» **SOURCE DOCUMENT**
Bioenergy

Sandia provides the foundational science and technology to enable the production of renewable, high performance fuels and bio-advantaged products from biomass. Sandia’s biomass science and conversion research facilitates and safeguards the nation’s bioeconomy.

Sandia focuses on lignocellulosic, waste and algal biomass feedstocks. Sandia’s unique capabilities encompass the areas of advanced imaging and spectroscopy, lignin characterization, high-throughput enzyme assays, microfluidic devices for biofuels research, systems analysis, techno-economic modeling, and computational bioscience for advanced bioproducts and biofuels production.

» **ACTION ITEM A**
Decide whether each statement agrees with the bioenergy text, answering yes or no and quoting the words that settle it: (i) Sandia works with algal biomass feedstocks. (ii) Lignin characterization is among Sandia's capabilities. (iii) Sandia's work aims at making fuels from fossil sources.
» **ACTION ITEM B**
According to the bioenergy text, what does Sandia's biomass science and conversion research do for the nation's bioeconomy?
The material after the bioenergy text comes from a different source.

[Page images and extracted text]
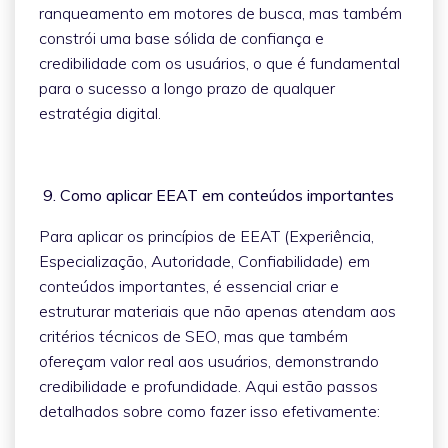
ranqueamento em motores de busca, mas também
constrói uma base sólida de confiança e
credibilidade com os usuários, o que é fundamental
para o sucesso a longo prazo de qualquer
estratégia digital.
9. Como aplicar EEAT em conteúdos importantes
Para aplicar os princípios de EEAT (Experiência,
Especialização, Autoridade, Confiabilidade) em
conteúdos importantes, é essencial criar e
estruturar materiais que não apenas atendam aos
critérios técnicos de SEO, mas que também
ofereçam valor real aos usuários, demonstrando
credibilidade e profundidade. Aqui estão passos
detalhados sobre como fazer isso efetivamente:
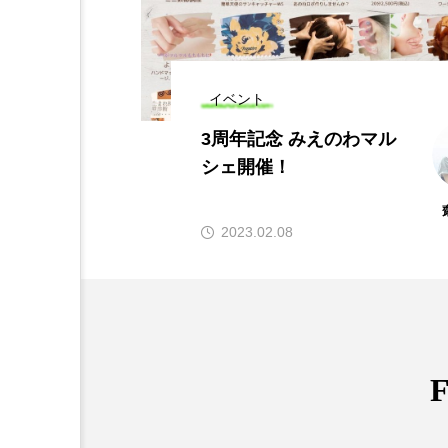
イベント
3周年記念 みえのわマル
シェ開催！
石川 香
齋藤 
2023.02.08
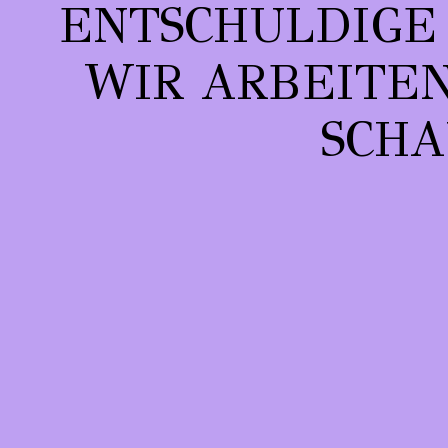
ENTSCHULDIGE
WIR ARBEITEN 
CHAU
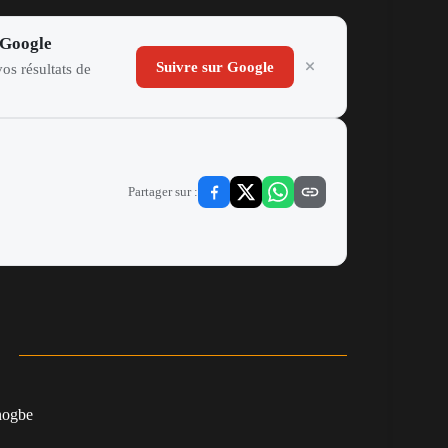
 Google
Suivre sur Google
os résultats de
Partager sur :
nogbe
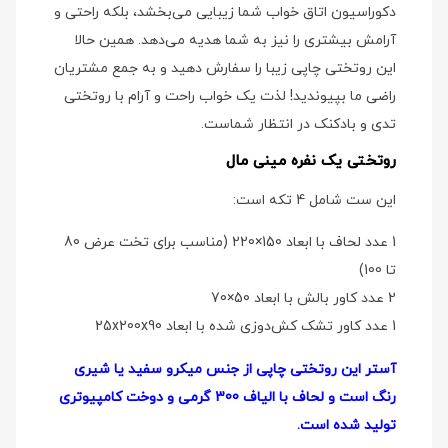
دکوراسیون اتاق خواب شما زیبایی می‌بخشد، بلکه راحتی و
آرامش بیشتری را نیز به شما هدیه می‌دهد. همین حالا
این روتختی چاپی زیبا را سفارش دهید و به جمع مشتریان
راضی ما بپیوندید! لذت یک خواب راحت و آرام با روتختی
تدی و بادکنک در انتظار شماست.
روتختی یک نفره مینی مال
این ست شامل 4 تکه است:
1 عدد لحاف با ابعاد 150×220 (مناسب برای تخت عرض 80
تا 100)
2 عدد کاور بالش با ابعاد 50×70
1 عدد کاور تشک کش‌دوزی شده با ابعاد 25x200x90
آستر این روتختی چاپی از جنس میکرو سفید یا شیری
رنگ است و لحاف با الیاف 300 گرمی و دوخت کامپیوتری
تولید شده است.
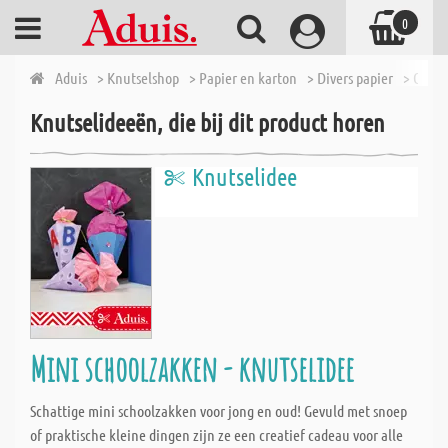
0
Aduis
> Knutselshop
> Papier en karton
> Divers papier
> Crêpe
Knutselideeën, die bij dit product horen
Knutselidee
Mini schoolzakken - knutselidee
Schattige mini schoolzakken voor jong en oud! Gevuld met snoep
of praktische kleine dingen zijn ze een creatief cadeau voor alle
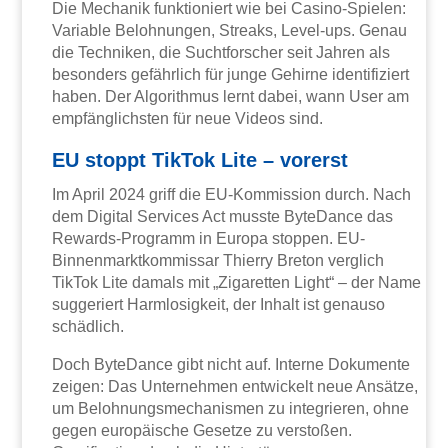
Die Mechanik funktioniert wie bei Casino-Spielen:
Variable Belohnungen, Streaks, Level-ups. Genau
die Techniken, die Suchtforscher seit Jahren als
besonders gefährlich für junge Gehirne identifiziert
haben. Der Algorithmus lernt dabei, wann User am
empfänglichsten für neue Videos sind.
EU stoppt TikTok Lite – vorerst
Im April 2024 griff die EU-Kommission durch. Nach
dem Digital Services Act musste ByteDance das
Rewards-Programm in Europa stoppen. EU-
Binnenmarktkommissar Thierry Breton verglich
TikTok Lite damals mit „Zigaretten Light“ – der Name
suggeriert Harmlosigkeit, der Inhalt ist genauso
schädlich.
Doch ByteDance gibt nicht auf. Interne Dokumente
zeigen: Das Unternehmen entwickelt neue Ansätze,
um Belohnungsmechanismen zu integrieren, ohne
gegen europäische Gesetze zu verstoßen.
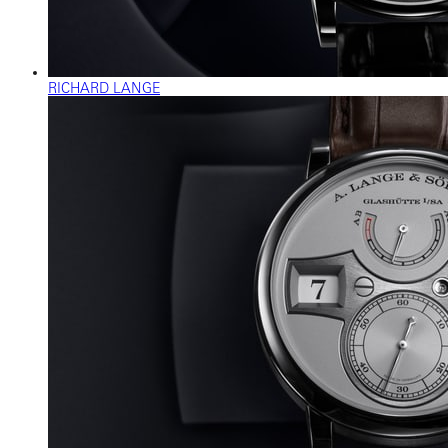
RICHARD LANGE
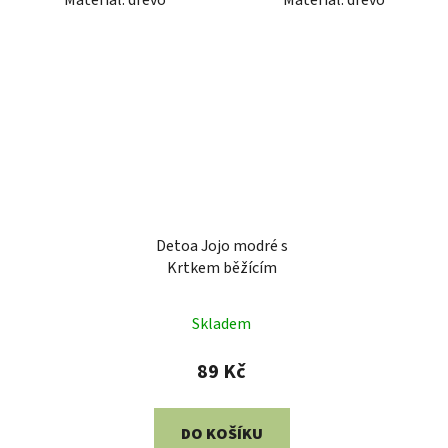
Materiál: dřevo
Materiál: dřevo
Detoa Jojo modré s
Krtkem běžícím
Skladem
89 Kč
DO KOŠÍKU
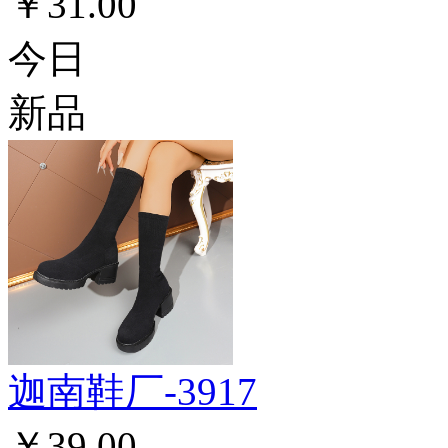
￥31.00
今日
新品
迦南鞋厂-3917
￥39.00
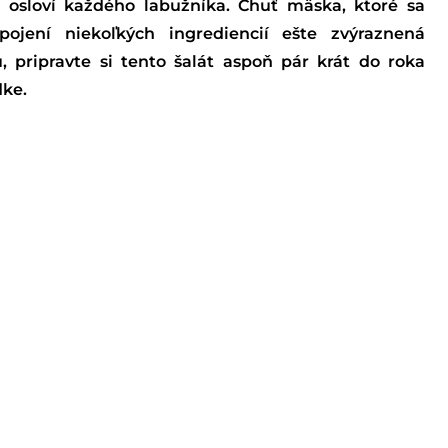
i osloví každého labužníka. Chuť mäska, ktoré sa
ojení niekoľkých ingrediencií ešte zvýraznená
, pripravte si tento šalát aspoň pár krát do roka
dke.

» **ANSWER A**
(i) Yes: "Sandia focuses on lignocellulosic, waste and algal biomass feedstocks."
(ii) Yes: "lignin characterization"
(iii) No: "the production of renewable, high performance fuels and bio-advantaged products from biomass"

» **ANSWER B**
It facilitates and safeguards the nation's bioeconomy.